The computational graph. A neural network is a directed acyclic graph of tensor operations. Each node knows how to compute its forward output and how to compute the gradient w.r.t. its inputs given the gradient w.r.t. its output. Autodiff just walks this graph backward, multiplying local Jacobians — the chain rule in matrix form.
The optimization landscape is non-convex with many local minima and saddle points. In practice, SGD with momentum (or Adam) reliably finds flat minima that generalize well. Two surprising facts: (1) the loss surface contains many equivalent global minima reachable from random init; (2) SGD's stochasticity acts as implicit regularization, biasing it toward flatter minima.

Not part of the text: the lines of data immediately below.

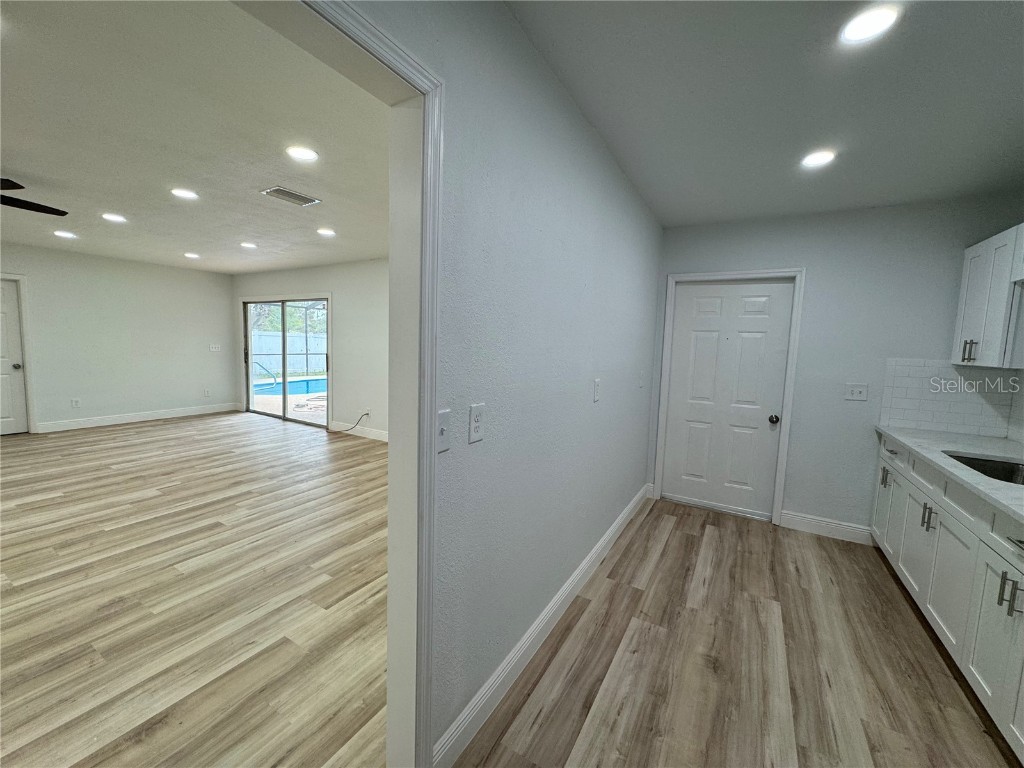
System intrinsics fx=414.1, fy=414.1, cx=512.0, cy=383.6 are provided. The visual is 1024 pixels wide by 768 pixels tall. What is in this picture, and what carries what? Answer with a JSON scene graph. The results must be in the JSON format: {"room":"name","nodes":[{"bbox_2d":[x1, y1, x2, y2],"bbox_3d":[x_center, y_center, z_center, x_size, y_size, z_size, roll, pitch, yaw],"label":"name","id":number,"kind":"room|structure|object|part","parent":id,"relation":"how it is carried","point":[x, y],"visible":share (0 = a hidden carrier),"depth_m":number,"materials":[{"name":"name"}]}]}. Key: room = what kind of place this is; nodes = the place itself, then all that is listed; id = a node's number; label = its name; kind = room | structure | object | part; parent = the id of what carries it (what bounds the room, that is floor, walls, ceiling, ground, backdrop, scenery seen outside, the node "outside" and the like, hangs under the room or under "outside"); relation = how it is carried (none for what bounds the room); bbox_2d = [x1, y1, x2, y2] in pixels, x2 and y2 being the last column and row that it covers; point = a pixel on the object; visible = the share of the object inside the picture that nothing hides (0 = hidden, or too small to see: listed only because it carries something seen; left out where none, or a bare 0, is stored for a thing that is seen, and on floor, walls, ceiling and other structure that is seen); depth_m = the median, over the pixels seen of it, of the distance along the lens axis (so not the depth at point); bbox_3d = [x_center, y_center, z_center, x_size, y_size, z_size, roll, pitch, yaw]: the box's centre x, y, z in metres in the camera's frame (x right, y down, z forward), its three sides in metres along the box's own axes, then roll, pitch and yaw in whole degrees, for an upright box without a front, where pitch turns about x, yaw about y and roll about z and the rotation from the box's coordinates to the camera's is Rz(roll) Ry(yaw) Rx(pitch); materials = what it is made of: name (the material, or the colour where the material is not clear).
{"room":"kitchen","nodes":[
{"label":"kitchen","id":0,"kind":"room"},
{"bbox_2d":[0,243,237,433],"bbox_3d":[-6.572,-0.542,5.056,0.133,2.463,5.805,5,7,30],"label":"left wall","id":1,"kind":"structure","parent":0,"point":[166,269],"depth_m":6.17,"materials":[{"name":"white paint"}]},
{"bbox_2d":[0,276,28,434],"bbox_3d":[-6.674,-0.300,5.091,0.111,1.951,0.861,5,7,30],"label":"white door","id":2,"kind":"structure","parent":1,"relation":"in","point":[11,313],"depth_m":5.39,"materials":[{"name":"white paint"}]},
{"bbox_3d":[-6.464,-0.229,5.437,0.077,0.077,0.073,5,7,30],"label":"doorknob","id":3,"kind":"part","parent":2,"relation":"part of","materials":[{"name":"silver metal"}]},
{"bbox_2d":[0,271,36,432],"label":"door frame","id":4,"kind":"structure","parent":1,"relation":"attached to","point":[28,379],"depth_m":5.40,"materials":[{"name":"white paint"}]},
{"bbox_2d":[70,397,79,407],"bbox_3d":[-6.106,0.264,5.786,0.014,0.124,0.072,5,7,30],"label":"wall outlet","id":5,"kind":"object","parent":1,"relation":"attached to","point":[75,403],"visible":0.99,"depth_m":5.78,"materials":[{"name":"white plastic"}]},
{"bbox_2d":[37,402,239,432],"bbox_3d":[-5.770,0.515,6.450,0.015,0.126,2.790,5,7,30],"label":"baseboard","id":6,"kind":"structure","parent":1,"relation":"attached to","point":[130,418],"depth_m":6.33,"materials":[{"name":"white paint"}]},
{"bbox_2d":[203,388,210,396],"bbox_3d":[-5.211,0.152,7.070,0.016,0.126,0.071,5,7,30],"label":"wall outlet","id":7,"kind":"object","parent":1,"relation":"attached to","point":[206,392],"visible":0.99,"depth_m":7.06,"materials":[{"name":"white plastic"}]},
{"bbox_2d":[209,343,220,351],"bbox_3d":[-5.223,-0.634,7.276,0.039,0.129,0.159,5,7,30],"label":"light switch","id":8,"kind":"object","parent":1,"relation":"attached to","point":[217,349],"visible":0.99,"depth_m":7.27,"materials":[{"name":"white plastic"}]},
{"bbox_2d":[0,408,389,767],"bbox_3d":[-3.270,1.027,3.213,7.416,0.089,7.094,5,7,30],"label":"floor","id":9,"kind":"structure","parent":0,"point":[47,485],"depth_m":2.22,"materials":[{"name":"brown wood"}]},
{"bbox_2d":[0,0,390,274],"bbox_3d":[-3.313,-1.527,3.222,7.124,0.106,6.068,5,7,30],"label":"living room ceiling","id":10,"kind":"structure","parent":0,"point":[28,164],"depth_m":2.23,"materials":[{"name":"white paint"}]},
{"bbox_2d":[0,178,68,215],"bbox_3d":[-3.675,-1.287,2.521,1.269,0.308,1.279,5,7,30],"label":"ceiling fan","id":11,"kind":"object","parent":10,"relation":"hanging from","point":[39,207],"visible":0.99,"depth_m":2.93,"materials":[{"name":"black"}]},
{"bbox_2d":[53,230,76,238],"bbox_3d":[-4.943,-1.656,4.582,0.200,0.011,0.197,5,7,30],"label":"recessed light","id":12,"kind":"object","parent":10,"relation":"in","point":[62,233],"visible":0.98,"depth_m":4.57,"materials":[{"name":"white plastic"}]},
{"bbox_2d":[101,212,126,222],"bbox_3d":[-3.711,-1.548,3.860,0.195,0.011,0.193,5,7,30],"label":"recessed light","id":13,"kind":"object","parent":10,"relation":"in","point":[111,216],"visible":0.98,"depth_m":3.85,"materials":[{"name":"white plastic"}]},
{"bbox_2d":[170,188,198,199],"bbox_3d":[-2.494,-1.446,3.148,0.178,0.008,0.177,5,7,30],"label":"recessed light","id":14,"kind":"object","parent":10,"relation":"in","point":[185,194],"visible":0.98,"depth_m":3.13,"materials":[{"name":"white plastic"}]},
{"bbox_2d":[183,252,199,258],"bbox_3d":[-4.343,-1.741,5.621,0.201,0.012,0.199,5,7,30],"label":"recessed light","id":15,"kind":"object","parent":10,"relation":"in","point":[189,254],"visible":0.98,"depth_m":5.60,"materials":[{"name":"white plastic"}]},
{"bbox_2d":[239,241,257,248],"bbox_3d":[-3.093,-1.625,4.858,0.196,0.011,0.194,5,7,30],"label":"recessed light","id":16,"kind":"object","parent":10,"relation":"in","point":[246,244],"visible":0.98,"depth_m":4.84,"materials":[{"name":"white plastic"}]},
{"bbox_2d":[261,186,320,206],"bbox_3d":[-1.671,-1.412,3.127,0.226,0.011,0.350,5,7,30],"label":"ceiling vent","id":17,"kind":"object","parent":10,"relation":"in","point":[289,194],"visible":0.99,"depth_m":3.11,"materials":[{"name":"metal"}]},
{"bbox_2d":[285,145,318,161],"bbox_3d":[-1.223,-1.336,2.407,0.179,0.009,0.178,5,7,30],"label":"recessed light","id":18,"kind":"object","parent":10,"relation":"in","point":[302,153],"visible":0.99,"depth_m":2.39,"materials":[{"name":"white plastic"}]},
{"bbox_2d":[316,227,335,236],"bbox_3d":[-1.870,-1.524,4.168,0.194,0.011,0.192,5,7,30],"label":"recessed light","id":19,"kind":"object","parent":10,"relation":"in","point":[325,231],"visible":0.99,"depth_m":4.15,"materials":[{"name":"white plastic"}]},
{"bbox_2d":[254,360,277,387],"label":"pool handrail","id":20,"kind":"object","parent":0,"point":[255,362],"visible":0.87,"depth_m":10.97,"materials":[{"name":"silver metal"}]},
{"bbox_2d":[233,259,387,438],"bbox_3d":[-2.190,-0.484,5.916,6.707,2.477,0.134,5,7,30],"label":"living room wall","id":21,"kind":"structure","parent":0,"point":[344,319],"depth_m":5.93,"materials":[{"name":"paint"}]},
{"bbox_2d":[242,297,330,426],"bbox_3d":[-3.729,-0.394,6.887,2.077,1.972,0.134,5,7,30],"label":"sliding glass door","id":22,"kind":"structure","parent":21,"relation":"in","point":[251,392],"depth_m":6.93,"materials":[{"name":"glass"}]},
{"bbox_2d":[336,412,369,432],"bbox_3d":[-2.367,0.569,6.033,0.484,0.302,0.113,2,6,-1],"label":"cable","id":23,"kind":"object","parent":21,"relation":"attached to","point":[367,414],"visible":0.98,"depth_m":6.03,"materials":[{"name":"black plastic"}]},
{"bbox_2d":[329,421,387,440],"bbox_3d":[-1.267,0.773,5.378,3.454,0.124,0.016,5,7,30],"label":"baseboard","id":24,"kind":"structure","parent":21,"relation":"attached to","point":[374,433],"depth_m":5.95,"materials":[{"name":"white paint"}]},
{"bbox_2d":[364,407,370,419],"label":"wall outlet","id":25,"kind":"object","parent":21,"relation":"attached to","point":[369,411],"visible":0.92,"depth_m":5.85,"materials":[{"name":"white plastic"}]},
{"bbox_2d":[324,0,665,767],"bbox_3d":[-0.096,0.019,1.494,0.124,2.491,5.745,5,7,30],"label":"hallway wall","id":26,"kind":"structure","parent":0,"point":[639,205],"depth_m":1.58,"materials":[{"name":"paint"}]},
{"bbox_2d":[240,1,442,767],"bbox_3d":[-0.593,0.265,0.678,0.171,2.233,1.420,5,7,30],"label":"doorway trim","id":27,"kind":"structure","parent":26,"relation":"attached to","point":[427,211],"depth_m":1.15,"materials":[{"name":"white paint"}]},
{"bbox_2d":[436,409,450,453],"bbox_3d":[-0.200,0.139,1.196,0.018,0.117,0.077,5,7,30],"label":"light switch","id":28,"kind":"object","parent":26,"relation":"attached to","point":[442,433],"visible":0.92,"depth_m":1.20,"materials":[{"name":"white plastic"}]},
{"bbox_2d":[468,403,485,442],"bbox_3d":[-0.115,0.127,1.354,0.009,0.121,0.074,5,7,30],"label":"wall outlet","id":29,"kind":"object","parent":26,"relation":"attached to","point":[473,418],"visible":0.98,"depth_m":1.35,"materials":[{"name":"white plastic"}]},
{"bbox_2d":[432,483,651,767],"bbox_3d":[0.487,1.112,2.528,0.015,0.122,2.992,5,7,30],"label":"baseboard","id":30,"kind":"structure","parent":26,"relation":"attached to","point":[545,612],"depth_m":1.76,"materials":[{"name":"white paint"}]},
{"bbox_2d":[593,378,600,401],"bbox_3d":[0.494,0.032,2.401,0.013,0.124,0.075,5,7,30],"label":"light switch","id":31,"kind":"object","parent":26,"relation":"attached to","point":[596,396],"visible":0.97,"depth_m":2.39,"materials":[{"name":"white plastic"}]},
{"bbox_2d":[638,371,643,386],"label":"light switch","id":32,"kind":"object","parent":26,"relation":"attached to","point":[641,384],"visible":0.98,"depth_m":3.31,"materials":[{"name":"white plastic"}]},
{"bbox_2d":[450,496,1021,767],"bbox_3d":[0.861,1.367,1.110,2.582,0.071,6.040,5,7,30],"label":"kitchen floor","id":33,"kind":"structure","parent":0,"point":[666,549],"depth_m":1.85,"materials":[{"name":"brown wood"}]},
{"bbox_2d":[872,434,1023,761],"bbox_3d":[2.261,0.885,1.743,0.632,0.875,2.838,5,7,30],"label":"base cabinet","id":34,"kind":"object","parent":33,"relation":"on","point":[1014,577],"visible":0.85,"depth_m":1.82,"materials":[{"name":"white paint"}]},
{"bbox_3d":[2.520,0.632,2.810,0.054,0.127,0.051,5,7,30],"label":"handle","id":35,"kind":"part","parent":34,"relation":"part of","materials":[{"name":"silver metal"}]},
{"bbox_3d":[2.587,0.853,2.864,0.060,0.554,0.362,5,7,30],"label":"cabinet door","id":36,"kind":"part","parent":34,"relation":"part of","materials":[{"name":"white"}]},
{"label":"cabinet door","id":37,"kind":"part","parent":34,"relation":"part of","materials":[{"name":"white"}]},
{"bbox_3d":[2.212,0.710,2.211,0.063,0.125,0.052,5,7,30],"label":"pulls","id":38,"kind":"part","parent":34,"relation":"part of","materials":[{"name":"silver metal"}]},
{"bbox_3d":[2.127,0.927,2.077,0.075,0.562,0.492,5,7,30],"label":"cabinet door","id":39,"kind":"part","parent":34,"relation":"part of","materials":[{"name":"white paint"}]},
{"bbox_2d":[873,424,1023,525],"bbox_3d":[2.338,0.448,1.746,0.702,0.036,2.629,5,7,30],"label":"countertop","id":40,"kind":"structure","parent":34,"relation":"on","point":[999,442],"depth_m":2.19,"materials":[{"name":"white stone"}]},
{"bbox_2d":[943,451,1023,485],"bbox_3d":[2.364,0.514,1.920,0.470,0.182,0.647,5,7,30],"label":"sink","id":41,"kind":"object","parent":40,"relation":"in","point":[1010,476],"visible":0.28,"depth_m":2.17,"materials":[{"name":"silver metal"}]},
{"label":"cabinet door","id":42,"kind":"part","parent":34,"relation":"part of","materials":[{"name":"white"}]},
{"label":"drawer","id":43,"kind":"part","parent":34,"relation":"part of","materials":[{"name":"white paint"}]},
{"bbox_3d":[1.818,0.766,1.510,0.069,0.133,0.042,5,7,30],"label":"bar pulls","id":44,"kind":"part","parent":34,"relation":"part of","materials":[{"name":"metal"}]},
{"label":"drawer pull","id":45,"kind":"part","parent":34,"relation":"part of","materials":[{"name":"silver metal"}]},
{"bbox_2d":[505,0,1023,227],"bbox_3d":[0.984,-1.164,0.931,2.403,0.109,5.636,5,7,30],"label":"kitchen ceiling","id":46,"kind":"structure","parent":0,"point":[671,218],"depth_m":1.70,"materials":[{"name":"white paint"}]},
{"bbox_2d":[800,149,836,168],"bbox_3d":[1.658,-1.221,2.247,0.174,0.008,0.173,5,7,30],"label":"recessed light","id":47,"kind":"object","parent":46,"relation":"in","point":[817,158],"visible":0.99,"depth_m":2.24,"materials":[{"name":"white plastic"}]},
{"bbox_2d":[839,3,900,44],"bbox_3d":[1.149,-1.158,1.338,0.168,0.009,0.167,5,7,30],"label":"recessed light","id":48,"kind":"object","parent":46,"relation":"in","point":[855,29],"visible":0.99,"depth_m":1.33,"materials":[{"name":"white plastic"}]},
{"bbox_2d":[647,192,1023,536],"bbox_3d":[2.331,-0.075,3.282,2.380,2.484,0.134,5,7,30],"label":"back wall","id":49,"kind":"structure","parent":0,"point":[815,263],"depth_m":3.09,"materials":[{"name":"grey paint"}]},
{"bbox_2d":[661,278,790,518],"bbox_3d":[1.796,0.121,3.537,0.846,1.966,0.115,5,7,30],"label":"white door","id":50,"kind":"structure","parent":49,"relation":"in","point":[685,343],"depth_m":3.54,"materials":[{"name":"white paint"}]},
{"bbox_3d":[2.102,0.286,3.352,0.072,0.069,0.077,5,7,30],"label":"doorknob","id":51,"kind":"part","parent":50,"relation":"part of","materials":[{"name":"black metal"}]},
{"bbox_2d":[652,267,804,526],"bbox_3d":[1.799,0.084,3.550,0.979,2.061,0.146,5,7,30],"label":"door frame","id":52,"kind":"structure","parent":49,"relation":"attached to","point":[781,472],"depth_m":3.37,"materials":[{"name":"white paint"}]},
{"bbox_2d":[780,510,873,544],"bbox_3d":[2.435,1.111,3.204,0.586,0.128,0.015,5,7,30],"label":"baseboard","id":53,"kind":"structure","parent":49,"relation":"attached to","point":[802,528],"depth_m":3.20,"materials":[{"name":"white paint"}]},
{"bbox_2d":[844,383,867,401],"bbox_3d":[2.540,0.059,3.060,0.130,0.122,0.018,5,7,30],"label":"light switch","id":54,"kind":"object","parent":49,"relation":"attached to","point":[855,392],"visible":0.98,"depth_m":3.06,"materials":[{"name":"white plastic"}]},
{"bbox_2d":[878,358,1016,438],"bbox_3d":[2.942,0.082,2.827,0.608,0.488,0.010,5,7,30],"label":"tile backsplash","id":55,"kind":"structure","parent":49,"relation":"attached to","point":[893,403],"depth_m":2.82,"materials":[{"name":"white tile"}]},
{"bbox_2d":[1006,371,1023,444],"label":"right wall","id":56,"kind":"structure","parent":0,"point":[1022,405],"depth_m":2.59,"materials":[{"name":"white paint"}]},
{"bbox_2d":[952,223,1023,369],"bbox_3d":[2.783,-0.466,2.167,0.355,0.762,0.975,5,7,30],"label":"upper cabinet","id":57,"kind":"object","parent":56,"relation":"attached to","point":[969,280],"visible":0.99,"depth_m":2.34,"materials":[{"name":"white paint"}]},
{"bbox_3d":[2.651,-0.194,2.413,0.048,0.130,0.043,5,7,30],"label":"bar pulls","id":58,"kind":"part","parent":57,"relation":"part of","materials":[{"name":"metal"}]},
{"label":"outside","id":59,"kind":"structure","parent":0,"visible":0},
{"bbox_2d":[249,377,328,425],"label":"patio deck","id":60,"kind":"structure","parent":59,"point":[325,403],"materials":[{"name":"beige concrete"}]},
{"bbox_2d":[253,375,327,396],"bbox_3d":[-5.529,0.091,11.215,2.330,0.389,2.529,5,7,30],"label":"swimming pool","id":61,"kind":"structure","parent":59,"relation":"in","point":[316,384],"depth_m":10.86,"materials":[{"name":"blue liquid"}]},
{"label":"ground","id":62,"kind":"structure","parent":59,"visible":0},
{"bbox_2d":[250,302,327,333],"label":"tree","id":63,"kind":"object","parent":62,"relation":"on","point":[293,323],"visible":0.24,"materials":[{"name":"green plant"}]},
{"bbox_2d":[251,331,328,374],"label":"white fence","id":64,"kind":"object","parent":62,"relation":"on","point":[278,368],"visible":0.45,"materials":[{"name":"white plastic"}]}
]}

Initialization matters. If weights are too small, activations and gradients vanish through the layers. If too large, they explode. Modern initializations — He (for ReLU) and Xavier/Glorot (for tanh) — scale weights so that variance is preserved layer-to-layer. Without correct init, even a well-designed network won't train.
Activations. ReLU is the default — cheap, avoids saturation on positive inputs, but has the "dead ReLU" failure mode. GELU is smoother and dominates in transformers. Modern variants: Swish, SiLU, Mish. For output layers: sigmoid for binary, softmax for multi-class, linear for regression.
Regularization in modern nets. Less explicit than older networks: weight decay (L2), dropout, early stopping, data augmentation. The implicit regularization of SGD does a lot of work — increasing batch size or learning rate changes generalization behaviour even with no other regularizer.